>>>

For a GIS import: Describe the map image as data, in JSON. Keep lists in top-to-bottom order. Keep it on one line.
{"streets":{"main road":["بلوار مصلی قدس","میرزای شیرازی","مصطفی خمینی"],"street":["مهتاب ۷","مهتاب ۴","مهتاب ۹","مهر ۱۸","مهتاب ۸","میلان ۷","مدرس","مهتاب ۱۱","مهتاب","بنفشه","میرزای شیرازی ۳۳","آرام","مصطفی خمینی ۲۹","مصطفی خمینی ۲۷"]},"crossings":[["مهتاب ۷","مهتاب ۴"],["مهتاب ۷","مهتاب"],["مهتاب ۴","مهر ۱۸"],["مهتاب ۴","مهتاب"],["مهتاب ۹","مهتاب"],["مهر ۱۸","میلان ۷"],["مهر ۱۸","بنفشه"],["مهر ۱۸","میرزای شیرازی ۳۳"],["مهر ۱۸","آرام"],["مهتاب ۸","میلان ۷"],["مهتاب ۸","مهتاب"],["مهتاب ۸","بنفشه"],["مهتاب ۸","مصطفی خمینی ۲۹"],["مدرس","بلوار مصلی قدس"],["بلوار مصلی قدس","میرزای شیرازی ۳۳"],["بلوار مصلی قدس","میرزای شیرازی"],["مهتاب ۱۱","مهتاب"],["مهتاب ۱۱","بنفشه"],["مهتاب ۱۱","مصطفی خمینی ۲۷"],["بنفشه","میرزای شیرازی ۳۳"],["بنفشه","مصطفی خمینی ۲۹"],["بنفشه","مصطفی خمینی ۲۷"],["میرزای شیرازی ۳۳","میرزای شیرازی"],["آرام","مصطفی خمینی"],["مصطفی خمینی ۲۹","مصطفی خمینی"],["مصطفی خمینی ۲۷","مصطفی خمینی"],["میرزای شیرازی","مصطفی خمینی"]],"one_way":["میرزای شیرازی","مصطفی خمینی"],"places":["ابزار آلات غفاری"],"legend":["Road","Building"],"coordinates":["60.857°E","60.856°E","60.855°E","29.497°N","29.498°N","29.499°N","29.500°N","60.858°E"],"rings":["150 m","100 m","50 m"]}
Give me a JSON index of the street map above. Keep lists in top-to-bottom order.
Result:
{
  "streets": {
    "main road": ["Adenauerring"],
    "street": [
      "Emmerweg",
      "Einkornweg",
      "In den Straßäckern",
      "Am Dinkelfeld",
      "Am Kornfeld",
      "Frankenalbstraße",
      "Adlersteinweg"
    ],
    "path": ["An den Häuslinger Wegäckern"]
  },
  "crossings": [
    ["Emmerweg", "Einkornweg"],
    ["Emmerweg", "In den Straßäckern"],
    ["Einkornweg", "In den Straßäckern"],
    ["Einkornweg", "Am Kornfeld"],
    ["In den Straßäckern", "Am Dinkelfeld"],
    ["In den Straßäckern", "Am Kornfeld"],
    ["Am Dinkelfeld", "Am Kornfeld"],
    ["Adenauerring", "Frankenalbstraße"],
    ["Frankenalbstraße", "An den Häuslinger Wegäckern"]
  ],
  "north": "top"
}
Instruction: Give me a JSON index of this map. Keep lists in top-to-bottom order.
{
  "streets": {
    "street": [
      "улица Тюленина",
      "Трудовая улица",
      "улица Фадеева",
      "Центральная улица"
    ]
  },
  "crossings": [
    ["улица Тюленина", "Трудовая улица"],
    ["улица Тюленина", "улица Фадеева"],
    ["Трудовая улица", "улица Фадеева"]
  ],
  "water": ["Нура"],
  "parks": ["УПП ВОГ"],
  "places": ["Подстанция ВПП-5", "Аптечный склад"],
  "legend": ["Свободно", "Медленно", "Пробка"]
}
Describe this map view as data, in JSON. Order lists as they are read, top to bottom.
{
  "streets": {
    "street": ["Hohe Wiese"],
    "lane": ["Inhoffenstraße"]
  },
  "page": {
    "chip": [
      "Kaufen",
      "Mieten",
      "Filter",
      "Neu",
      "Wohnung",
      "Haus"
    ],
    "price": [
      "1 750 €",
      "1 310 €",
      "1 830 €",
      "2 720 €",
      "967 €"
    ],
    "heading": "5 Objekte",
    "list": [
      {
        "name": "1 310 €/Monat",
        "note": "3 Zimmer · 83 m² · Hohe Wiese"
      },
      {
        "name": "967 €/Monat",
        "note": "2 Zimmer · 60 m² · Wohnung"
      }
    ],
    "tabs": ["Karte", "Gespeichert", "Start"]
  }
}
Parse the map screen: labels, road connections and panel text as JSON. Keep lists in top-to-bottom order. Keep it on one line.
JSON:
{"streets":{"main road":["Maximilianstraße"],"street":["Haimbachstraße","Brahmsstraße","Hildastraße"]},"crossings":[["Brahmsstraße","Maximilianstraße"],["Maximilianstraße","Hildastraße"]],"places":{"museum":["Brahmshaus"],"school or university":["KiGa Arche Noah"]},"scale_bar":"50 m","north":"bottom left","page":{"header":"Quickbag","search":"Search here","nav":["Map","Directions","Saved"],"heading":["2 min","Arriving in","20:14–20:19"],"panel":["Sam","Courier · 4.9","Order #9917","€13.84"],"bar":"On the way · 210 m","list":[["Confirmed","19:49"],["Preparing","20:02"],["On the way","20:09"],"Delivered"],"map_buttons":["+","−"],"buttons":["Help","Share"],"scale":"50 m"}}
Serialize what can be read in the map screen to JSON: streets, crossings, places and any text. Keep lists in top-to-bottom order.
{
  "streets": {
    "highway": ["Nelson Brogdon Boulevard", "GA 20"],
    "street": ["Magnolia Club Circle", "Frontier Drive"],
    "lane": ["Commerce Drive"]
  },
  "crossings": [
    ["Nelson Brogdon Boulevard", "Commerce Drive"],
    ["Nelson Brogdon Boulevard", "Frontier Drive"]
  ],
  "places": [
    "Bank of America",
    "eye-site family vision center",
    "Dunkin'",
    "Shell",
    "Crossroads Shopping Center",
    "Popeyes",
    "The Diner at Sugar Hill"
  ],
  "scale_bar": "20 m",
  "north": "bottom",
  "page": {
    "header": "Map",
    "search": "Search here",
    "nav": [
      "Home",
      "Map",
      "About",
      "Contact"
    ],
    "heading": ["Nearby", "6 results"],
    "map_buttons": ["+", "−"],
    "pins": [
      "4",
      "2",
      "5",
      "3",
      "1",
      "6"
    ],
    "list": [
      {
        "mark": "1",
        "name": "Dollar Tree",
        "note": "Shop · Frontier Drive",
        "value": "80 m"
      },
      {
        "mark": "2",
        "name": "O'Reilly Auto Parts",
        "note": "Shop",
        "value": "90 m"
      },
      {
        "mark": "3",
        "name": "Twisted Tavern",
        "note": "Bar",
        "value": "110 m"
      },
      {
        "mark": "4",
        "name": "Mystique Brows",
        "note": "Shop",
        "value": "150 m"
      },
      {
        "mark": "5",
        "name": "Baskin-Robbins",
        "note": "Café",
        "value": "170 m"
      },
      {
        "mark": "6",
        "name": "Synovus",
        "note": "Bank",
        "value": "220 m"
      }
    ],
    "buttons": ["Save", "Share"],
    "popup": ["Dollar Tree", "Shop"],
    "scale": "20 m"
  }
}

<<<

TASK STATEMENT >> Every record should be given again without alteration.

REPLY >>
For a GIS import: Describe the map image as data, in JSON. Keep lists in top-to-bottom order. Keep it on one line.
{"streets":{"main road":["بلوار مصلی قدس","میرزای شیرازی","مصطفی خمینی"],"street":["مهتاب ۷","مهتاب ۴","مهتاب ۹","مهر ۱۸","مهتاب ۸","میلان ۷","مدرس","مهتاب ۱۱","مهتاب","بنفشه","میرزای شیرازی ۳۳","آرام","مصطفی خمینی ۲۹","مصطفی خمینی ۲۷"]},"crossings":[["مهتاب ۷","مهتاب ۴"],["مهتاب ۷","مهتاب"],["مهتاب ۴","مهر ۱۸"],["مهتاب ۴","مهتاب"],["مهتاب ۹","مهتاب"],["مهر ۱۸","میلان ۷"],["مهر ۱۸","بنفشه"],["مهر ۱۸","میرزای شیرازی ۳۳"],["مهر ۱۸","آرام"],["مهتاب ۸","میلان ۷"],["مهتاب ۸","مهتاب"],["مهتاب ۸","بنفشه"],["مهتاب ۸","مصطفی خمینی ۲۹"],["مدرس","بلوار مصلی قدس"],["بلوار مصلی قدس","میرزای شیرازی ۳۳"],["بلوار مصلی قدس","میرزای شیرازی"],["مهتاب ۱۱","مهتاب"],["مهتاب ۱۱","بنفشه"],["مهتاب ۱۱","مصطفی خمینی ۲۷"],["بنفشه","میرزای شیرازی ۳۳"],["بنفشه","مصطفی خمینی ۲۹"],["بنفشه","مصطفی خمینی ۲۷"],["میرزای شیرازی ۳۳","میرزای شیرازی"],["آرام","مصطفی خمینی"],["مصطفی خمینی ۲۹","مصطفی خمینی"],["مصطفی خمینی ۲۷","مصطفی خمینی"],["میرزای شیرازی","مصطفی خمینی"]],"one_way":["میرزای شیرازی","مصطفی خمینی"],"places":["ابزار آلات غفاری"],"legend":["Road","Building"],"coordinates":["60.857°E","60.856°E","60.855°E","29.497°N","29.498°N","29.499°N","29.500°N","60.858°E"],"rings":["150 m","100 m","50 m"]}
Give me a JSON index of the street map above. Keep lists in top-to-bottom order.
Result:
{
  "streets": {
    "main road": ["Adenauerring"],
    "street": [
      "Emmerweg",
      "Einkornweg",
      "In den Straßäckern",
      "Am Dinkelfeld",
      "Am Kornfeld",
      "Frankenalbstraße",
      "Adlersteinweg"
    ],
    "path": ["An den Häuslinger Wegäckern"]
  },
  "crossings": [
    ["Emmerweg", "Einkornweg"],
    ["Emmerweg", "In den Straßäckern"],
    ["Einkornweg", "In den Straßäckern"],
    ["Einkornweg", "Am Kornfeld"],
    ["In den Straßäckern", "Am Dinkelfeld"],
    ["In den Straßäckern", "Am Kornfeld"],
    ["Am Dinkelfeld", "Am Kornfeld"],
    ["Adenauerring", "Frankenalbstraße"],
    ["Frankenalbstraße", "An den Häuslinger Wegäckern"]
  ],
  "north": "top"
}
Instruction: Give me a JSON index of this map. Keep lists in top-to-bottom order.
{
  "streets": {
    "street": [
      "улица Тюленина",
      "Трудовая улица",
      "улица Фадеева",
      "Центральная улица"
    ]
  },
  "crossings": [
    ["улица Тюленина", "Трудовая улица"],
    ["улица Тюленина", "улица Фадеева"],
    ["Трудовая улица", "улица Фадеева"]
  ],
  "water": ["Нура"],
  "parks": ["УПП ВОГ"],
  "places": ["Подстанция ВПП-5", "Аптечный склад"],
  "legend": ["Свободно", "Медленно", "Пробка"]
}
Describe this map view as data, in JSON. Order lists as they are read, top to bottom.
{
  "streets": {
    "street": ["Hohe Wiese"],
    "lane": ["Inhoffenstraße"]
  },
  "page": {
    "chip": [
      "Kaufen",
      "Mieten",
      "Filter",
      "Neu",
      "Wohnung",
      "Haus"
    ],
    "price": [
      "1 750 €",
      "1 310 €",
      "1 830 €",
      "2 720 €",
      "967 €"
    ],
    "heading": "5 Objekte",
    "list": [
      {
        "name": "1 310 €/Monat",
        "note": "3 Zimmer · 83 m² · Hohe Wiese"
      },
      {
        "name": "967 €/Monat",
        "note": "2 Zimmer · 60 m² · Wohnung"
      }
    ],
    "tabs": ["Karte", "Gespeichert", "Start"]
  }
}
Parse the map screen: labels, road connections and panel text as JSON. Keep lists in top-to-bottom order. Keep it on one line.
JSON:
{"streets":{"main road":["Maximilianstraße"],"street":["Haimbachstraße","Brahmsstraße","Hildastraße"]},"crossings":[["Brahmsstraße","Maximilianstraße"],["Maximilianstraße","Hildastraße"]],"places":{"museum":["Brahmshaus"],"school or university":["KiGa Arche Noah"]},"scale_bar":"50 m","north":"bottom left","page":{"header":"Quickbag","search":"Search here","nav":["Map","Directions","Saved"],"heading":["2 min","Arriving in","20:14–20:19"],"panel":["Sam","Courier · 4.9","Order #9917","€13.84"],"bar":"On the way · 210 m","list":[["Confirmed","19:49"],["Preparing","20:02"],["On the way","20:09"],"Delivered"],"map_buttons":["+","−"],"buttons":["Help","Share"],"scale":"50 m"}}
Serialize what can be read in the map screen to JSON: streets, crossings, places and any text. Keep lists in top-to-bottom order.
{
  "streets": {
    "highway": ["Nelson Brogdon Boulevard", "GA 20"],
    "street": ["Magnolia Club Circle", "Frontier Drive"],
    "lane": ["Commerce Drive"]
  },
  "crossings": [
    ["Nelson Brogdon Boulevard", "Commerce Drive"],
    ["Nelson Brogdon Boulevard", "Frontier Drive"]
  ],
  "places": [
    "Bank of America",
    "eye-site family vision center",
    "Dunkin'",
    "Shell",
    "Crossroads Shopping Center",
    "Popeyes",
    "The Diner at Sugar Hill"
  ],
  "scale_bar": "20 m",
  "north": "bottom",
  "page": {
    "header": "Map",
    "search": "Search here",
    "nav": [
      "Home",
      "Map",
      "About",
      "Contact"
    ],
    "heading": ["Nearby", "6 results"],
    "map_buttons": ["+", "−"],
    "pins": [
      "4",
      "2",
      "5",
      "3",
      "1",
      "6"
    ],
    "list": [
      {
        "mark": "1",
        "name": "Dollar Tree",
        "note": "Shop · Frontier Drive",
        "value": "80 m"
      },
      {
        "mark": "2",
        "name": "O'Reilly Auto Parts",
        "note": "Shop",
        "value": "90 m"
      },
      {
        "mark": "3",
        "name": "Twisted Tavern",
        "note": "Bar",
        "value": "110 m"
      },
      {
        "mark": "4",
        "name": "Mystique Brows",
        "note": "Shop",
        "value": "150 m"
      },
      {
        "mark": "5",
        "name": "Baskin-Robbins",
        "note": "Café",
        "value": "170 m"
      },
      {
        "mark": "6",
        "name": "Synovus",
        "note": "Bank",
        "value": "220 m"
      }
    ],
    "buttons": ["Save", "Share"],
    "popup": ["Dollar Tree", "Shop"],
    "scale": "20 m"
  }
}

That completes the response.